- **Provided text**

* BEGIN *

1033 Advanced

1033-binary-heap-topk — Top-K with BinaryHeap

Functional Programming

Tutorial

The Problem

Finding the k largest (or smallest) elements from a large stream is a common problem in data processing: top-10 most visited pages from a billion-row log, top-k nearest neighbors in machine learning, k most recent events. Sorting the entire dataset is O(n log n), but maintaining a heap of size k gives O(n log k) — much better when k is small relative to n.

Rust's BinaryHeap is a max-heap by default. For top-k (keeping the k largest), use a min-heap of size k with Reverse<T>: when a new element is larger than the heap minimum, evict the minimum and insert the new element.

* END *

- **Request 1**
Copy out the portion of the Top-K tutorial that begins at the words "1033 Advanced" and stops after the words "the new element.".
- **Request 2**
Extend the Top-K tutorial onward from its final sentence.

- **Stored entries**
* BEGIN *

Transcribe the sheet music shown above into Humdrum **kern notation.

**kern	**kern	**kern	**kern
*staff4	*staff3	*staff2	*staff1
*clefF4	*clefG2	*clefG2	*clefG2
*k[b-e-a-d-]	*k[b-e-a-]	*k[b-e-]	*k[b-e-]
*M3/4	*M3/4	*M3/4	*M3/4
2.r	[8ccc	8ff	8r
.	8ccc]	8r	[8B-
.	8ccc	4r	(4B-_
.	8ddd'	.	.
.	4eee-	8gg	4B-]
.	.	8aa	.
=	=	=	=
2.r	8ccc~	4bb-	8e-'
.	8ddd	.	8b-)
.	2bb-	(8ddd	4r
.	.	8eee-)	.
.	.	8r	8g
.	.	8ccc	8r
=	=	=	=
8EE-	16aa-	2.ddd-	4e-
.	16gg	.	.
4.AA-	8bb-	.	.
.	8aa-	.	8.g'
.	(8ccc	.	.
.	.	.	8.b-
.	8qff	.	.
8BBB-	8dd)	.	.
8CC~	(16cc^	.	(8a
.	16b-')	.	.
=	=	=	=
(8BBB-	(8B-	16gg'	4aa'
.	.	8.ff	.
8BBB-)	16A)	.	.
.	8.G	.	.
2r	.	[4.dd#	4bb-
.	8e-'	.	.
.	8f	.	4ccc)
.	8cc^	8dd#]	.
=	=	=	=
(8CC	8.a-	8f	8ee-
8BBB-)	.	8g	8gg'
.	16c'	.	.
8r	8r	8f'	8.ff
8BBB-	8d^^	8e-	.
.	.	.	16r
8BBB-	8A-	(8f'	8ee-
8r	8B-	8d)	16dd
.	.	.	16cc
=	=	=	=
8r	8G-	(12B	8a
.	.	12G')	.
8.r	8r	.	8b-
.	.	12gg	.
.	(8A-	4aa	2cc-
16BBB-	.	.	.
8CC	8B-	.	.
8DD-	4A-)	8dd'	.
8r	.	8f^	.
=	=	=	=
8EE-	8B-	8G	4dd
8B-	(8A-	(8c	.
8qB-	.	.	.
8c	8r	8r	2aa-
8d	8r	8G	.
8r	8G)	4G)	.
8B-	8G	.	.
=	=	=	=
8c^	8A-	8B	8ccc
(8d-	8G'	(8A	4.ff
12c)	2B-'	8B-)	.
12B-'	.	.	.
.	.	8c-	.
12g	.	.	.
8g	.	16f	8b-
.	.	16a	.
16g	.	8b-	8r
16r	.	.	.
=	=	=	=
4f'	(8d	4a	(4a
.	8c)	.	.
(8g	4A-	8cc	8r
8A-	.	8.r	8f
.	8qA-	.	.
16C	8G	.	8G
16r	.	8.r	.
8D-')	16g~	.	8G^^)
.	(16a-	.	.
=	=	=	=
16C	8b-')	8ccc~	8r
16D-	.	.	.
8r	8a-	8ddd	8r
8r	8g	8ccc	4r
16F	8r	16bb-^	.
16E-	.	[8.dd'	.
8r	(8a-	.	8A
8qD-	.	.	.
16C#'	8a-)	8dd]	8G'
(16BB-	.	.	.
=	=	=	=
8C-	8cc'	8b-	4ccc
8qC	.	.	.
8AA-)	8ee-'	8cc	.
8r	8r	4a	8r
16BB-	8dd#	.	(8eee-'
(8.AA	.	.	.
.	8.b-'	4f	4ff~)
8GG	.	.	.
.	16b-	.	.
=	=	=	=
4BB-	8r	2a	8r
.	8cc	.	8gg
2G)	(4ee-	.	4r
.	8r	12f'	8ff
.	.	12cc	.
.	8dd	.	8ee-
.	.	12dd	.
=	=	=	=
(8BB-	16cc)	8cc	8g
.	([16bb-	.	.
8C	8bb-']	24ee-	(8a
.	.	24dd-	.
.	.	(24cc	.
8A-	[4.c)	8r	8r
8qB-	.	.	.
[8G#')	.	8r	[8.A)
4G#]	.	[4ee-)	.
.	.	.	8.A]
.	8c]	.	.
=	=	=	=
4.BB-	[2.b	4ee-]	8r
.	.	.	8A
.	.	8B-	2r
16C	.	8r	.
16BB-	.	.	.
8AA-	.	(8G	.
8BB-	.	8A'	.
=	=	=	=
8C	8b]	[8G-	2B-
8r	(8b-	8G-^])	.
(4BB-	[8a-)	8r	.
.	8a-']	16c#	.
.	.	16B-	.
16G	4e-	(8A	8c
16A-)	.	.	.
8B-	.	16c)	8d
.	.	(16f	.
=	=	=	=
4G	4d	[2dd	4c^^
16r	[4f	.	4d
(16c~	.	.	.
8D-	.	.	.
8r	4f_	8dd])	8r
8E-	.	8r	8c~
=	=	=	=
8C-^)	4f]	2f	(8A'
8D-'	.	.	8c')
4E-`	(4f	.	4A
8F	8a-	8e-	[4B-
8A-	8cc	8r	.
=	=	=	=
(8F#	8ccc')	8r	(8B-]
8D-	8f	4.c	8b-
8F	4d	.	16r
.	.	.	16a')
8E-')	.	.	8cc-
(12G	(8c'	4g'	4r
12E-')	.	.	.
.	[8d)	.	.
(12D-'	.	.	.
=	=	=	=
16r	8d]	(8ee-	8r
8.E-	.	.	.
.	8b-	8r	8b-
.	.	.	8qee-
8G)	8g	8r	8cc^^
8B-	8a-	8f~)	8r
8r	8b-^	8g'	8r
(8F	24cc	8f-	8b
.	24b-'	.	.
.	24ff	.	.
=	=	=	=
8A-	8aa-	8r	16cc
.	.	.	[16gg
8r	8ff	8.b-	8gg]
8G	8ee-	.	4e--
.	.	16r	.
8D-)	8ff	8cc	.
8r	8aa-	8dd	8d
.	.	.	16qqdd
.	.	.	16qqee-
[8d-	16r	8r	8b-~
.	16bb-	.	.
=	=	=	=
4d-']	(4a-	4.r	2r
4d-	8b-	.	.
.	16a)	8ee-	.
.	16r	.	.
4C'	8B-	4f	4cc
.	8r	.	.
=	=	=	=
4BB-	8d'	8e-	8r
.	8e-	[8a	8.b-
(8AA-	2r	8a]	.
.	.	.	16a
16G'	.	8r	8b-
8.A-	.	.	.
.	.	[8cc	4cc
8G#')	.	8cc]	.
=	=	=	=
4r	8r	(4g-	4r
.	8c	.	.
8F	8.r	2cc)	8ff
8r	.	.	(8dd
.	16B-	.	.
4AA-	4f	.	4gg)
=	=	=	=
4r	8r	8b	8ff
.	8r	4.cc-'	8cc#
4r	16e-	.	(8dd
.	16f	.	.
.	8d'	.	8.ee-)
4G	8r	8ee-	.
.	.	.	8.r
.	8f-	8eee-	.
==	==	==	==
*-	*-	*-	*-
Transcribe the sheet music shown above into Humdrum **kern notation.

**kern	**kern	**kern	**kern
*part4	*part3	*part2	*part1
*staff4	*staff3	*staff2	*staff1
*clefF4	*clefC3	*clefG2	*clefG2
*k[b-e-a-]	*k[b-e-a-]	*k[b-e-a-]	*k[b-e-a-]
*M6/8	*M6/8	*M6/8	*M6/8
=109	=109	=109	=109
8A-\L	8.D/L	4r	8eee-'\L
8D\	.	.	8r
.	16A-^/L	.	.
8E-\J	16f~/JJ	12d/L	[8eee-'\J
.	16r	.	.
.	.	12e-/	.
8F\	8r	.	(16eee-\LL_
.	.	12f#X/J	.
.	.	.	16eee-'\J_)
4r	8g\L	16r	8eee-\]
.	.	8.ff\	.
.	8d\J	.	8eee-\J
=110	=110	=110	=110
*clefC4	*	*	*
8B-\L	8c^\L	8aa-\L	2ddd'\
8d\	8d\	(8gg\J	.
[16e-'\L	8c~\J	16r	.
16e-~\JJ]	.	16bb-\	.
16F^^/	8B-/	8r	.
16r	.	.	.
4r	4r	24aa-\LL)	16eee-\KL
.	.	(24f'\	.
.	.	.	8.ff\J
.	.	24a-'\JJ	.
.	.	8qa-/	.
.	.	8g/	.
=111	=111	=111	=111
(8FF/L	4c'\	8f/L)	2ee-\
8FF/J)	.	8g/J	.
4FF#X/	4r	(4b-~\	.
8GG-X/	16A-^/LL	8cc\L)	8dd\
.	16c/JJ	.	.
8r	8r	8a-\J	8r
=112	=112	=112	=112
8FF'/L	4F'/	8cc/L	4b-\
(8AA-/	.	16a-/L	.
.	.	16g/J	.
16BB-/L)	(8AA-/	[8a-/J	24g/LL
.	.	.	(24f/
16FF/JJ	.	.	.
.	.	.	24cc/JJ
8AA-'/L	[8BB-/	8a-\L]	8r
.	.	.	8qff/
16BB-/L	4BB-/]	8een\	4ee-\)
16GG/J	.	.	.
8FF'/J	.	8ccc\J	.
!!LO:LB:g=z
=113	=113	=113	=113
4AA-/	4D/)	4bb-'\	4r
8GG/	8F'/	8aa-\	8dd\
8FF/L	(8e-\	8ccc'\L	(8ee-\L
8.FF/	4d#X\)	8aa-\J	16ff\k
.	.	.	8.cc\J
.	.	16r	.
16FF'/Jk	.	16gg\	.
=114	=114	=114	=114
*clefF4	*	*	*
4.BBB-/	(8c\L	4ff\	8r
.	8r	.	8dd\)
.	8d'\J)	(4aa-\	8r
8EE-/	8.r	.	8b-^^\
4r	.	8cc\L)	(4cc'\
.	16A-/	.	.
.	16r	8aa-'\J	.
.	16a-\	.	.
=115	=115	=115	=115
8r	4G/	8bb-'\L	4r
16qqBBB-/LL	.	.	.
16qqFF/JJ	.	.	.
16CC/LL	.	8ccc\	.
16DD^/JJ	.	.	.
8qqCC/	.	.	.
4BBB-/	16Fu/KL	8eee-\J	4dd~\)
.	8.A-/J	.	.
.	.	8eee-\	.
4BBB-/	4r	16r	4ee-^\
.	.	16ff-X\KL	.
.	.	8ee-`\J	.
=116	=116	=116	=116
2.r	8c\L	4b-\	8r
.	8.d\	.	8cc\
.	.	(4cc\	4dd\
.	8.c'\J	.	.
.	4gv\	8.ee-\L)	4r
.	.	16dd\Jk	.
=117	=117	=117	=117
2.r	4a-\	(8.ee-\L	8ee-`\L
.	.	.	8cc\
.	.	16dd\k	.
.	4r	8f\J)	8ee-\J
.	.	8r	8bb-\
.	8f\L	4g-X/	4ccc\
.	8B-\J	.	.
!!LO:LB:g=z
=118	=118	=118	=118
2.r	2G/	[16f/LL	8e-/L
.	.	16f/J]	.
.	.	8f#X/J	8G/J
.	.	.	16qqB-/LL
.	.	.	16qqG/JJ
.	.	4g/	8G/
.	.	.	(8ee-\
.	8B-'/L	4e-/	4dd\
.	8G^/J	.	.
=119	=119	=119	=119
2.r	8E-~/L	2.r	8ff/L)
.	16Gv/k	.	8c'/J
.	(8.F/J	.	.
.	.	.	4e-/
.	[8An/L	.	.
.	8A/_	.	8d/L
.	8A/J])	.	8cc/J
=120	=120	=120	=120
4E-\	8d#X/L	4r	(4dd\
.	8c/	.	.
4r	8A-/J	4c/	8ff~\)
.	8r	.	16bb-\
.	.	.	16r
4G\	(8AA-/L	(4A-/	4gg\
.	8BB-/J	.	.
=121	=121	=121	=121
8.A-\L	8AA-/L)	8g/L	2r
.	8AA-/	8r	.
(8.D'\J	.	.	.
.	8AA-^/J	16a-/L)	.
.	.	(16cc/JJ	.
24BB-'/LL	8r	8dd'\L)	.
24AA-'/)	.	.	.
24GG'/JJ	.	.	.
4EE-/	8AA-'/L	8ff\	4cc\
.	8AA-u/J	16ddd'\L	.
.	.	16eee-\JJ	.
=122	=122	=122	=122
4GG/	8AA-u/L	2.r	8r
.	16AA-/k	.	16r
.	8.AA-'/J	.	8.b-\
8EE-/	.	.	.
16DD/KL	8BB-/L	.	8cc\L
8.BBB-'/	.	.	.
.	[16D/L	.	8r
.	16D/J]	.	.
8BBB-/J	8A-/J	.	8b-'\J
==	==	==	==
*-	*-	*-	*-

* END *

- **Exercise output 1**
1033 Advanced

1033-binary-heap-topk — Top-K with BinaryHeap

Functional Programming

Tutorial

The Problem

Finding the k largest (or smallest) elements from a large stream is a common problem in data processing: top-10 most visited pages from a billion-row log, top-k nearest neighbors in machine learning, k most recent events. Sorting the entire dataset is O(n log n), but maintaining a heap of size k gives O(n log k) — much better when k is small relative to n.

Rust's BinaryHeap is a max-heap by default. For top-k (keeping the k largest), use a min-heap of size k with Reverse<T>: when a new element is larger than the heap minimum, evict the minimum and insert the new element.

- **Exercise output 2**
🎯 Learning Outcomes

• Understand max-heap vs min-heap semantics in Rust

• Use Reverse<T> to turn BinaryHeap into a min-heap

• Implement the top-k algorithm with O(n log k) time complexity

• Use BinaryHeap as a priority queue for task scheduling

• Compare sorting vs heap approaches for small k vs large k

Code Example

//! 1033: Top-K Elements with `BinaryHeap`
//!
//! Rust ships a binary heap in the standard library — `std::collections::BinaryHeap`
//! is a max-heap. Wrap values in `std::cmp::Reverse` to flip it into a min-heap,
//! which is exactly what the Top-K pattern needs: keep a bounded min-heap and
//! evict the smallest whenever a new, larger element arrives.

use std::cmp::Reverse;
use std::collections::BinaryHeap;

/// Return the `k` largest elements from `data` in descending order.
///
/// Uses a bounded min-heap of size `k`, giving `O(n log k)` time.
/// If `k == 0` the result is empty; if `k >= data.len()` all elements are returned sorted.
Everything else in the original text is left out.